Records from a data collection
=== Section Start ===

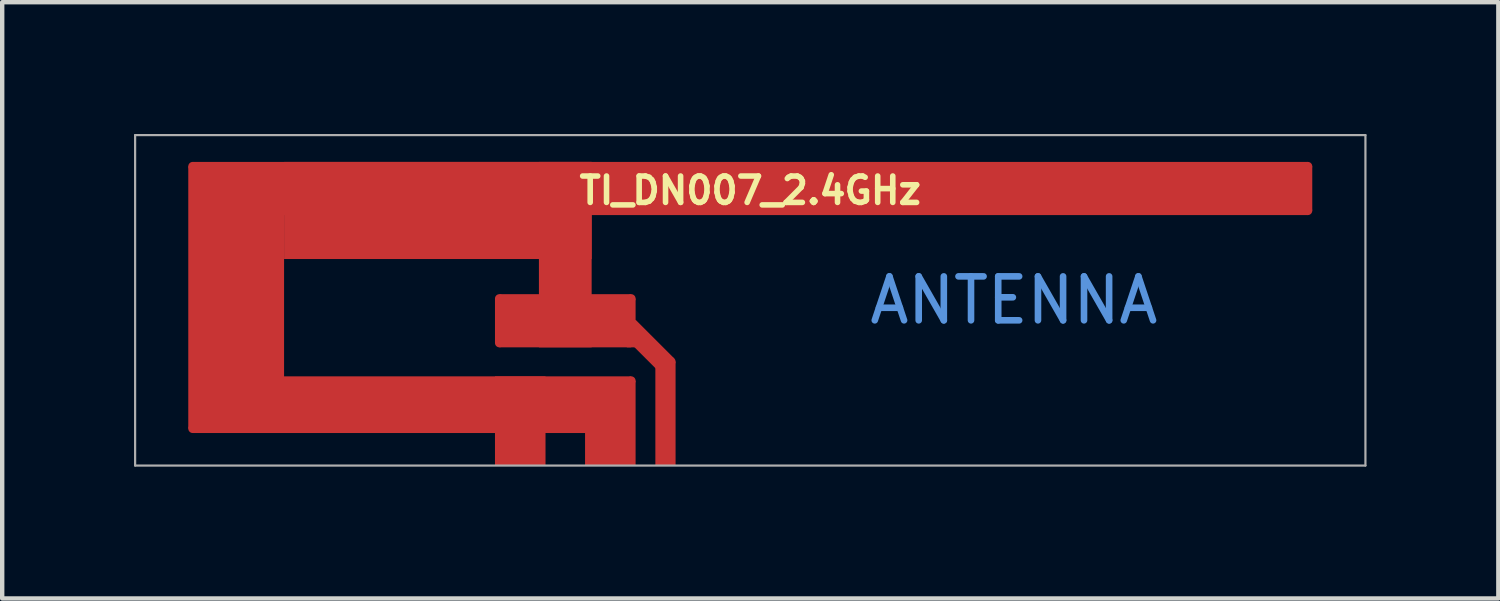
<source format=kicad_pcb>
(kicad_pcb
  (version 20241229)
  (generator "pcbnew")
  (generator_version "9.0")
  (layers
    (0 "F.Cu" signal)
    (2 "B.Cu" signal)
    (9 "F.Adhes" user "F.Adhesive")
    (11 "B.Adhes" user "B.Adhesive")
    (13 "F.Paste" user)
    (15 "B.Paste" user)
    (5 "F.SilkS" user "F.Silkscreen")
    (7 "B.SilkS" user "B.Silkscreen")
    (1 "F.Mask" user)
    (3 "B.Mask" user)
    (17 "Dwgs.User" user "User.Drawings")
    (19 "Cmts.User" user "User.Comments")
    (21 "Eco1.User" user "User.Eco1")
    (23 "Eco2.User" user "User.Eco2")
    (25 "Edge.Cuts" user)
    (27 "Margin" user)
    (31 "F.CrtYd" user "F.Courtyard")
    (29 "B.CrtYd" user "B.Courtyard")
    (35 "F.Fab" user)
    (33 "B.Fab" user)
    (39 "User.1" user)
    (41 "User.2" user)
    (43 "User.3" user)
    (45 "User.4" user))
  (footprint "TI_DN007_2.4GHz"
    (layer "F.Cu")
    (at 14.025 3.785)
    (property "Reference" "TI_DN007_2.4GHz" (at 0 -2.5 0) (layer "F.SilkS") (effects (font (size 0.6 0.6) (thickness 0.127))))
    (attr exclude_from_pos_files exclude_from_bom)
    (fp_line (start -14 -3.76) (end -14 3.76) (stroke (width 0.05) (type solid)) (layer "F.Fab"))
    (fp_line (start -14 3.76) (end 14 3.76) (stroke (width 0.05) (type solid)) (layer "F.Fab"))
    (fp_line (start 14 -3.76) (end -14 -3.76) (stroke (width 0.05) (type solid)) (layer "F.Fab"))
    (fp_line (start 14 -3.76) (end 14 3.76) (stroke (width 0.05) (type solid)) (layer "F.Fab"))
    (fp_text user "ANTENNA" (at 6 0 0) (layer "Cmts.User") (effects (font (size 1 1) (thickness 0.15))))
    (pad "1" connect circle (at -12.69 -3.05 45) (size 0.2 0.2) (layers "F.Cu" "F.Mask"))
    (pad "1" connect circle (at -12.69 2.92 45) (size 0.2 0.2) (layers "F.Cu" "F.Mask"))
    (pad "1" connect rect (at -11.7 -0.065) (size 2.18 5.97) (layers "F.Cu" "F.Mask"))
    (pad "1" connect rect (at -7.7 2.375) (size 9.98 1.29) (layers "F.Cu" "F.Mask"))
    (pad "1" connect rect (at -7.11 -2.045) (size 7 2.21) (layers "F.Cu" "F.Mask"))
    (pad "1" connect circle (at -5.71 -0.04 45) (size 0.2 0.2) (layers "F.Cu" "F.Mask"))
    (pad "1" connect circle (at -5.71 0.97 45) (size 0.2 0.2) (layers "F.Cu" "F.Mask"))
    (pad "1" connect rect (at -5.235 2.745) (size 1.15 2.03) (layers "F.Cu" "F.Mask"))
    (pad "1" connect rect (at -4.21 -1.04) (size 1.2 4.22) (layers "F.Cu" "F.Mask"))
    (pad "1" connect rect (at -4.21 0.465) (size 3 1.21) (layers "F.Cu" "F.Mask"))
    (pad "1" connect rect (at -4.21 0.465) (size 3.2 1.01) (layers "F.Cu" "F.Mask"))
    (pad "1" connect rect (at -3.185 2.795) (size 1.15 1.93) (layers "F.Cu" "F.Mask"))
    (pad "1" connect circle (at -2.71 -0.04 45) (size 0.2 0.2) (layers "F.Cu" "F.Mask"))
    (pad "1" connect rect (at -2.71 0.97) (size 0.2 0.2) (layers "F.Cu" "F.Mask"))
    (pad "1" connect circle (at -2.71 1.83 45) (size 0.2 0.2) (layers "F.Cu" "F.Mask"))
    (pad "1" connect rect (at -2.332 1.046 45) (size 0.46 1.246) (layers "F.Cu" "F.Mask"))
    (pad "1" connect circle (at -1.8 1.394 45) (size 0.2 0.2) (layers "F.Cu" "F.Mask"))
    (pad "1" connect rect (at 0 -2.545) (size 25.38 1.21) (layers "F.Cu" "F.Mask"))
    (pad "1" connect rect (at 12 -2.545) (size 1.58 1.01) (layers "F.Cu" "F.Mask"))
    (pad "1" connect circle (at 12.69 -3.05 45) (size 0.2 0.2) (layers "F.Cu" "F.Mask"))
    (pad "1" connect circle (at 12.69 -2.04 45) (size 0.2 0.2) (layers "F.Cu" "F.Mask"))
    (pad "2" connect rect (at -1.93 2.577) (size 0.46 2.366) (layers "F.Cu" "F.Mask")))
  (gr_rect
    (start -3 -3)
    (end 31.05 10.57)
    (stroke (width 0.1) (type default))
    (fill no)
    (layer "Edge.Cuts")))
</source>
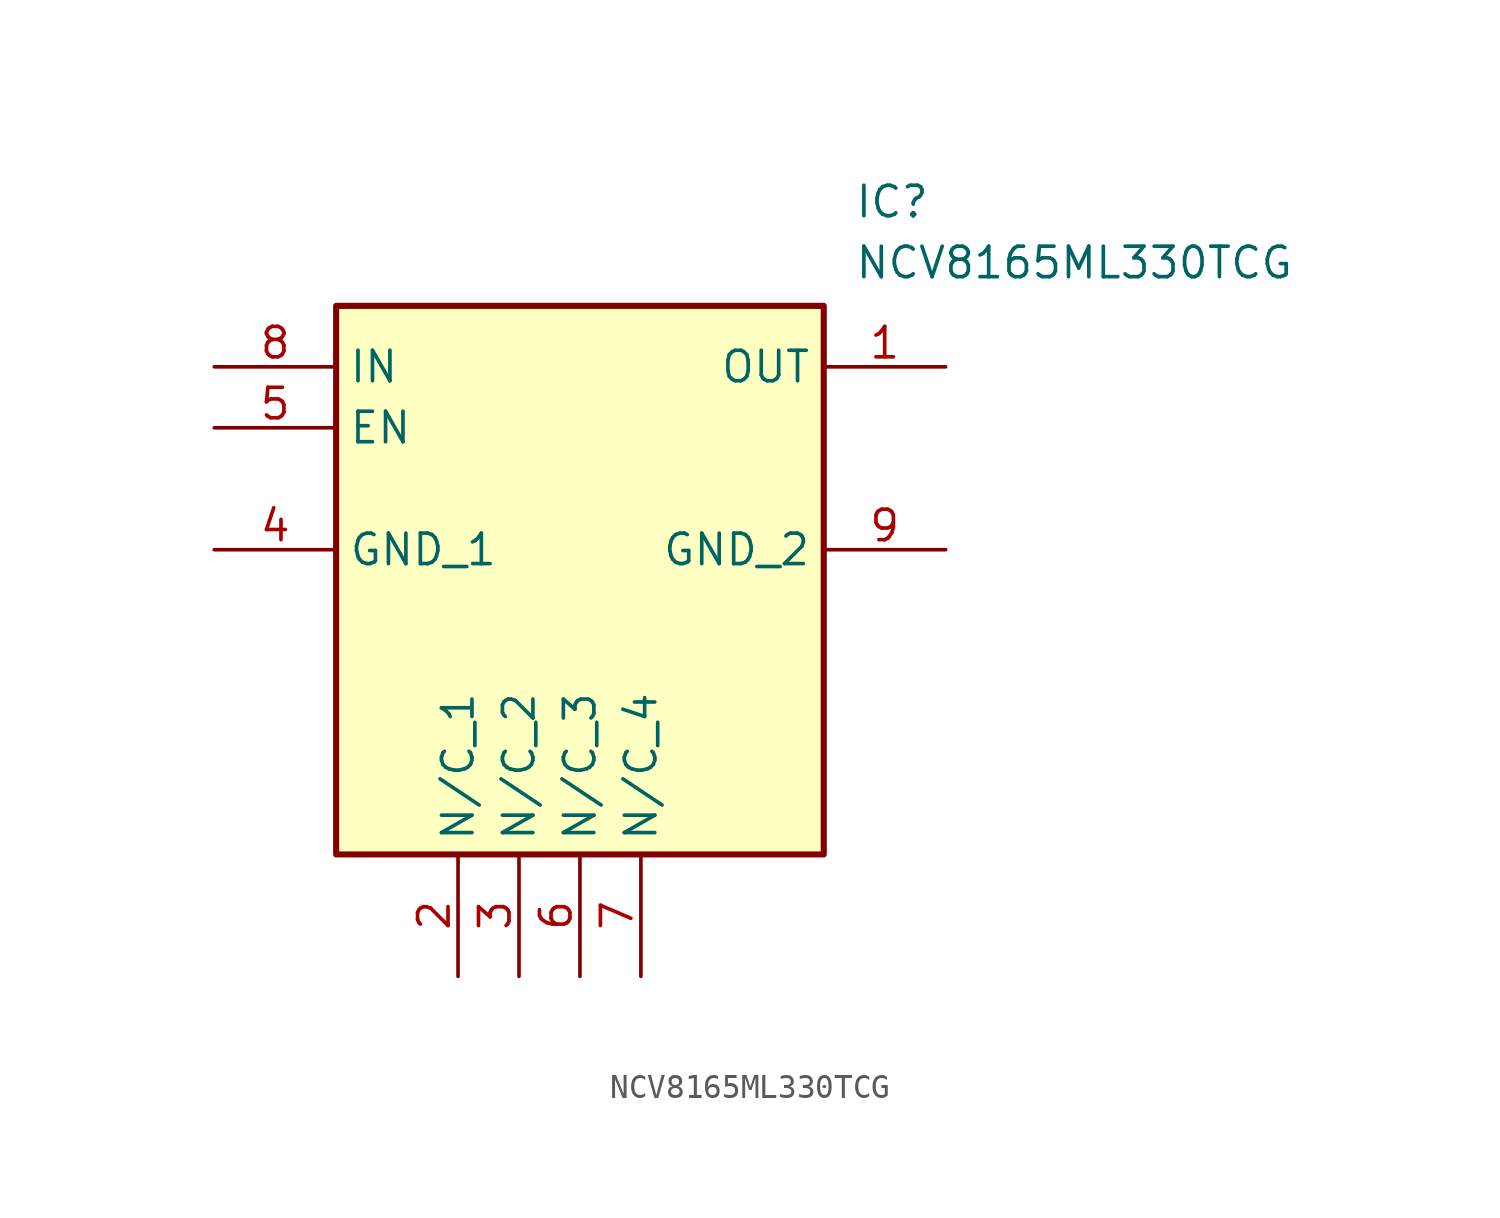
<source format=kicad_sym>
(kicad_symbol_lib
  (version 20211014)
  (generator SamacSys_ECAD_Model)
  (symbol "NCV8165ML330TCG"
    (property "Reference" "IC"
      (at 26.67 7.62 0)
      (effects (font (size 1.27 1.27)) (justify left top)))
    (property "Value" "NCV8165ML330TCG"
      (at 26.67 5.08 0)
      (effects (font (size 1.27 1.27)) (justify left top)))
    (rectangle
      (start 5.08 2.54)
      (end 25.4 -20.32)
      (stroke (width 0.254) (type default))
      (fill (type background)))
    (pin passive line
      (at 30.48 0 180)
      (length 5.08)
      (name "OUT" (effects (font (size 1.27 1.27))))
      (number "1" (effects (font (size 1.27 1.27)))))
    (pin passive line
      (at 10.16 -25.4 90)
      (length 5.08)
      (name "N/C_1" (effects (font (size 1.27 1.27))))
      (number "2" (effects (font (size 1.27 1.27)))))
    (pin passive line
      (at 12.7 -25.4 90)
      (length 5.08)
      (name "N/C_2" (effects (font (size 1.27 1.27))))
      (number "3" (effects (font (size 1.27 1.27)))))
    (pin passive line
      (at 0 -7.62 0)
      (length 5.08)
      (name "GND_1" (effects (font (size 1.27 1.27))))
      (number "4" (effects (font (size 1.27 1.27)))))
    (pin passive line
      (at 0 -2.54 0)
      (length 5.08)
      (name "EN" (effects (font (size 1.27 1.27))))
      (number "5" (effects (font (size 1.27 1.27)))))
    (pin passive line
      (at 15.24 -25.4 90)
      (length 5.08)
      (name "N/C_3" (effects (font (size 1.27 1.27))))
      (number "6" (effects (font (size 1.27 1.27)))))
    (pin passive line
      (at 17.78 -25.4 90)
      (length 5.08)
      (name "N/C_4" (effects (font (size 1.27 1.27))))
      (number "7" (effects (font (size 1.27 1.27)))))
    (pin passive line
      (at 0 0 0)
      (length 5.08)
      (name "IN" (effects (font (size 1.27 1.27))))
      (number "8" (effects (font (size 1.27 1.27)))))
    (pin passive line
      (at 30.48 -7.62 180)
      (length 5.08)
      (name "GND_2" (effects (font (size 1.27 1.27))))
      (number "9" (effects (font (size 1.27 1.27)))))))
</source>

=== Section End ===

■ Requirement ■
Copy out, in full, each line above that has the word "Adhesive" in it.

■ Solution for this problem ■
    (9 "F.Adhes" user "F.Adhesive")
    (11 "B.Adhes" user "B.Adhesive")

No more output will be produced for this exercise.